**About this task:** Output the entries as they appear, skipping images.

**Excerpted data:**
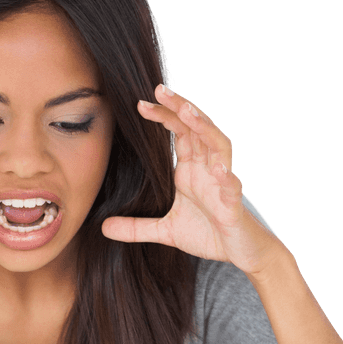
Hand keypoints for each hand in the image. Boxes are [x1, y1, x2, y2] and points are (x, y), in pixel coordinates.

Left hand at [101, 84, 286, 276]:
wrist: (239, 252)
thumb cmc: (208, 234)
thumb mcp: (165, 232)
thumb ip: (135, 227)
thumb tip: (103, 227)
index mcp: (191, 170)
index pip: (179, 133)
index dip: (163, 116)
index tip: (139, 105)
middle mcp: (208, 169)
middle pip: (197, 128)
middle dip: (181, 108)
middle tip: (160, 90)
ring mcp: (222, 184)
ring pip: (218, 146)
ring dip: (205, 128)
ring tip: (189, 113)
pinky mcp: (233, 205)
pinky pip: (232, 187)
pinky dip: (226, 178)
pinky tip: (219, 171)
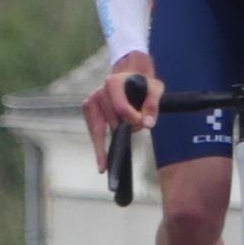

**Your response:**
Hand keypoints for each hand in the image. Boxes are [x1, y1, x2, y2] and points are (x, y), in pixel coordinates.

Left hand at [101, 84, 286, 276]:
wrist: (239, 252)
thumb cmc: (208, 234)
thumb mcp: (165, 232)
thumb ip: (135, 227)
thumb tip: (103, 227)
index mcp: (191, 170)
index pip: (179, 133)
index dip: (163, 116)
index tip: (139, 105)
middle mcp: (208, 169)
middle pip: (197, 128)
middle dip: (181, 108)
middle tip: (160, 90)
ring mcp: (222, 184)
ring pip: (218, 146)
ring dip: (205, 128)
ring tip: (189, 113)
pinky mcp: (233, 205)
pinky pip: (232, 187)
pinky dip: (226, 178)
pinky tip: (219, 171)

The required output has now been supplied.